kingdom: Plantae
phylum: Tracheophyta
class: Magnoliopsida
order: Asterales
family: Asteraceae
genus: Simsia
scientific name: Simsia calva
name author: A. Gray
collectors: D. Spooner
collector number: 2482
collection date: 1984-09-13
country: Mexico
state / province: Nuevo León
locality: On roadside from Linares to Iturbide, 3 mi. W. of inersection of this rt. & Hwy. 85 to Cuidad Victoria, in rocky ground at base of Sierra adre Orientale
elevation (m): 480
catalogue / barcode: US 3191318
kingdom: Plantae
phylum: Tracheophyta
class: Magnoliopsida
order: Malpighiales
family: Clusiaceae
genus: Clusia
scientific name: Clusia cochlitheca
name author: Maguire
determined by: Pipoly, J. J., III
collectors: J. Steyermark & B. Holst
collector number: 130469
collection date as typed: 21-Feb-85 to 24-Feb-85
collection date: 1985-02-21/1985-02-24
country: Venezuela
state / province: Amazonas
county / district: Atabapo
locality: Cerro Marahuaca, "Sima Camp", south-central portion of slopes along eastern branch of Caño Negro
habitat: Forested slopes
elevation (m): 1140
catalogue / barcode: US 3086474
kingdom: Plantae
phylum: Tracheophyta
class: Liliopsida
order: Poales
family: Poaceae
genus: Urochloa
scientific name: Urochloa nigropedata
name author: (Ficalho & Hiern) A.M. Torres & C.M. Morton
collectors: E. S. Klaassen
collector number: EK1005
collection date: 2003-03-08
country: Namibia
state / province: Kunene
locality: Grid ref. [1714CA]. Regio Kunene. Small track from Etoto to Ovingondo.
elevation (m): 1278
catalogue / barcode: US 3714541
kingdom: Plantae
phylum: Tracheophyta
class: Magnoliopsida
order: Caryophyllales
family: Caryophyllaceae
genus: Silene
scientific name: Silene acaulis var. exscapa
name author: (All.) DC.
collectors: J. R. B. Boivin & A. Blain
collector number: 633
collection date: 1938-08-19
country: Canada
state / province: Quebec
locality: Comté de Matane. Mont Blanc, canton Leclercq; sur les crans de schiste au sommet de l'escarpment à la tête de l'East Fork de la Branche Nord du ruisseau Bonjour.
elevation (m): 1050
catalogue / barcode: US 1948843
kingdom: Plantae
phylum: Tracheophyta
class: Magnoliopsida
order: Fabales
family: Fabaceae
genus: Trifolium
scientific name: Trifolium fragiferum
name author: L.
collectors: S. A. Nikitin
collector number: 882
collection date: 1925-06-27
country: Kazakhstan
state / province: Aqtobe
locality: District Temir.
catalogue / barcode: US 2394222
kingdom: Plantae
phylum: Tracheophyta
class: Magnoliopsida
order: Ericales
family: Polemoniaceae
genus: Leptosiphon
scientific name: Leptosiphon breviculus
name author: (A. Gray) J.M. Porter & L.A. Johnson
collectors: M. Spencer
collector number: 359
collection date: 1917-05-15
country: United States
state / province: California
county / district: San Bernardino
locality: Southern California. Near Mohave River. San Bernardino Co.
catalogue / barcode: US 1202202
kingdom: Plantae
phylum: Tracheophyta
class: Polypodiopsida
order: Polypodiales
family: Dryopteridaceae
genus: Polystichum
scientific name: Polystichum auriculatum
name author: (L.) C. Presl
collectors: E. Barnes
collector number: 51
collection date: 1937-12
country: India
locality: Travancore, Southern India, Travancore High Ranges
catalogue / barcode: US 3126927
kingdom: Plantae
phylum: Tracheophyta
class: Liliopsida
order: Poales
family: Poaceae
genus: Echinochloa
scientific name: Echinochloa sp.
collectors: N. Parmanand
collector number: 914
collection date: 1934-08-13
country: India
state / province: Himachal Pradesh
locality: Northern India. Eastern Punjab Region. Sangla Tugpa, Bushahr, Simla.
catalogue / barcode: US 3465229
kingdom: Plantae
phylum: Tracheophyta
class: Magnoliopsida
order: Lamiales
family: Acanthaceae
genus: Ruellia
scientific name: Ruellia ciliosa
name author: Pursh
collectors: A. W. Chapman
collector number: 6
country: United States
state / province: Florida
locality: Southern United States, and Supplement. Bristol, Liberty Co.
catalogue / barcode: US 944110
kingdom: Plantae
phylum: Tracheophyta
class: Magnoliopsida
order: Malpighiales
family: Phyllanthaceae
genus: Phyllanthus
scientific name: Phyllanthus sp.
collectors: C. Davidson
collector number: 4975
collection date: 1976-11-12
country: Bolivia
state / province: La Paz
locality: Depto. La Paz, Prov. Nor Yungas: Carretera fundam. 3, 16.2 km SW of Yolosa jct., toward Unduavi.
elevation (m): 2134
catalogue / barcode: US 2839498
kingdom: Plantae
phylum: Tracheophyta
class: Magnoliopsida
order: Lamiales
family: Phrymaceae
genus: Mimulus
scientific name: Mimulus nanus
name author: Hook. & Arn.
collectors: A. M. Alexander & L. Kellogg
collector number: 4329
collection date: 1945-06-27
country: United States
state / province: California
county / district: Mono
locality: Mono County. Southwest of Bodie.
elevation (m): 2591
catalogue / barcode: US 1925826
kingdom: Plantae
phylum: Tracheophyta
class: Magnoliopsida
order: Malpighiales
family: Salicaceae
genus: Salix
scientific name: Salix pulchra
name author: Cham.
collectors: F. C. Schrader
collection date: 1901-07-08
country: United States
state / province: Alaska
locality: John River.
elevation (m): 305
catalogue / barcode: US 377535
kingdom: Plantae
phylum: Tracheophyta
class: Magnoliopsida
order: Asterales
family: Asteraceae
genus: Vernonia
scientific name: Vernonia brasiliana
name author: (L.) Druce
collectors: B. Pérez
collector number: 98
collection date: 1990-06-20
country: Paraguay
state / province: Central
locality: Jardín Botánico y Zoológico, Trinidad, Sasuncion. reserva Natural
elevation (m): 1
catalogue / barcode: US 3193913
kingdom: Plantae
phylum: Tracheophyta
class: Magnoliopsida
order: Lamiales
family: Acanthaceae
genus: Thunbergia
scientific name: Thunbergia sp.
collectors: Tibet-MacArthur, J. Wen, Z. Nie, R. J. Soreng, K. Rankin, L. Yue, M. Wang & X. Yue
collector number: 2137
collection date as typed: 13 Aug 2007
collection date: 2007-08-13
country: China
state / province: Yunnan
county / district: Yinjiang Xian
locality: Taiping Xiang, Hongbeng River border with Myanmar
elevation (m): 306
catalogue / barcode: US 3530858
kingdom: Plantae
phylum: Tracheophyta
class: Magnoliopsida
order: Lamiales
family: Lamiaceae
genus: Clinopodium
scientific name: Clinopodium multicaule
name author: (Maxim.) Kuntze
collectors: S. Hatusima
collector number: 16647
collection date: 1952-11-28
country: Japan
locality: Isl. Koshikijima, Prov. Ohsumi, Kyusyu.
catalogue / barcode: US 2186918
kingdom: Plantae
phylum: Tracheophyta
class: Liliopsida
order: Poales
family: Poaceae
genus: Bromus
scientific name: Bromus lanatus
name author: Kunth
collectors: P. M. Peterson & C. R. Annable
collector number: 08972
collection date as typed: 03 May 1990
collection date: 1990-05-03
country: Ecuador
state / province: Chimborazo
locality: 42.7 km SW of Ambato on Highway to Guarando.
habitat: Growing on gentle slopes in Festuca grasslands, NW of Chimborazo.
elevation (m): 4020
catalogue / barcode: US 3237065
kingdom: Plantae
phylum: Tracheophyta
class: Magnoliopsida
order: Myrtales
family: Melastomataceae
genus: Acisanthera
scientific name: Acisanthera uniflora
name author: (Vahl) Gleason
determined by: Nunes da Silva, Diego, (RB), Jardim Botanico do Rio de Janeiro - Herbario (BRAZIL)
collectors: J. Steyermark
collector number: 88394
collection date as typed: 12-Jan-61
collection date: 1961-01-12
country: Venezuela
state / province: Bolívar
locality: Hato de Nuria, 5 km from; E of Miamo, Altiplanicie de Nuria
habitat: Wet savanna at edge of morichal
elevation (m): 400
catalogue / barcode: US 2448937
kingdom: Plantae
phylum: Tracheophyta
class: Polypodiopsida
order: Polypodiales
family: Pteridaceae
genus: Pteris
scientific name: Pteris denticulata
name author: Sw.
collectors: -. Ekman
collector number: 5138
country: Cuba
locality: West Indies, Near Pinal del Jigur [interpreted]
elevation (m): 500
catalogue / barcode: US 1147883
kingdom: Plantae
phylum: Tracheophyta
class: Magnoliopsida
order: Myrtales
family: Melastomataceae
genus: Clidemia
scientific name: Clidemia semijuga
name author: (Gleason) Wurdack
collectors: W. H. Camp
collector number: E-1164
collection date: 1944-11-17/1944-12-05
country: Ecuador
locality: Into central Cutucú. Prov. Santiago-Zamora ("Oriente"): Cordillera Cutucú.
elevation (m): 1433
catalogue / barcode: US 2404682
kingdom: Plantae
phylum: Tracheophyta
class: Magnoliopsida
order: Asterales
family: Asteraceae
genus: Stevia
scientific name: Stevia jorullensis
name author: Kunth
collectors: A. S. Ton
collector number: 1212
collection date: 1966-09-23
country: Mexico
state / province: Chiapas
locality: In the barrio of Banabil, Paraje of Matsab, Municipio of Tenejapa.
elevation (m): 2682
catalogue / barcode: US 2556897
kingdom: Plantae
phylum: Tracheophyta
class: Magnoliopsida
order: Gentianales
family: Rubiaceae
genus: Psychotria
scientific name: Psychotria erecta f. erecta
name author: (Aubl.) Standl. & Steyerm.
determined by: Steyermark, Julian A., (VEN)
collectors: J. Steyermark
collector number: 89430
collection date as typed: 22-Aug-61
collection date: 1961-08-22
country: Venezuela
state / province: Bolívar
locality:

§ §

_Die Aufgabe:_ Gib den Abschnitt des Materials, der mit der Zeile mit "genus: Echinochloa" beginnt und mit der Zeile mit "state / province: Central" endet, als zweispaltige CSV mit den Spalten "feld" und "wert" aus, wobei jede Zeile eine Feldbezeichnung und ihren Eintrag enthält. Setze beide Felder jeder Zeile in Anführungszeichen und ersetze darin Zeilenumbrüche durch Leerzeichen.

_Ergebnis:_
feld,wert
"genus:","Echinochloa"
"scientific name:","Echinochloa sp."
"collectors:","N. Parmanand"
"collector number:","914"
"collection date:","1934-08-13"
"country:","India"
"state / province:","Himachal Pradesh"
"locality:","Northern India. Eastern Punjab Region. Sangla Tugpa, Bushahr, Simla."
"catalogue / barcode:","US 3465229"
"kingdom:","Plantae"
"phylum:","Tracheophyta"
"class:","Magnoliopsida"
"order:","Lamiales"
"family:","Acanthaceae"
"genus:","Ruellia"
"scientific name:","Ruellia ciliosa"
"name author:","Pursh"
"collectors:","A. W. Chapman"
"collector number:","6"
"country:","United States"
"state / province:","Florida"
"locality:","Southern United States, and Supplement. Bristol, Liberty Co."
"catalogue / barcode:","US 944110"
"kingdom:","Plantae"
"phylum:","Tracheophyta"
"class:","Magnoliopsida"
"order:","Malpighiales"
"family:","Phyllanthaceae"
"genus:","Phyllanthus"
"scientific name:","Phyllanthus sp."
"collectors:","C. Davidson"
"collector number:","4975"
"collection date:","1976-11-12"
"country:","Bolivia"
"state / province:","La Paz"
"locality:","Depto. La Paz, Prov. Nor Yungas: Carretera fundam. 3, 16.2 km SW of Yolosa jct., toward Unduavi."
"elevation (m):","2134"
"catalogue / barcode:","US 2839498"
"kingdom:","Plantae"
"phylum:","Tracheophyta"
"class:","Magnoliopsida"
"order:","Lamiales"
"family:","Phrymaceae"
"genus:","Mimulus"
"scientific name:","Mimulus nanus"
"name author:","Hook. & Arn."
"collectors:","A. M. Alexander & L. Kellogg"
"collector number:","4329"
"collection date:","1945-06-27"
"country:","United States"
"state / province:","California"
"county / district:","Mono"
"locality:","Mono County. Southwest of Bodie."
"elevation (m):","2591"
"catalogue / barcode:","US 1925826"
"kingdom:","Plantae"
"phylum:","Tracheophyta"
"class:","Magnoliopsida"
"order:","Malpighiales"
"family:","Salicaceae"
"genus:","Salix"
"scientific name:","Salix pulchra"
"name author:","Cham."
"collectors:","F. C. Schrader"
"collection date:","1901-07-08"
"country:","United States"
"state / province:","Alaska"
"locality:","John River."
"elevation (m):","305"
"catalogue / barcode:","US 377535"
"kingdom:","Plantae"
"phylum:","Tracheophyta"
"class:","Magnoliopsida"
"order:","Asterales"
"family:","Asteraceae"
"genus:","Vernonia"
"scientific name:","Vernonia brasiliana"
"name author:","(L.) Druce"
"collectors:","B. Pérez"
"collector number:","98"
"collection date:","1990-06-20"
"country:","Paraguay"
"state / province:","Central"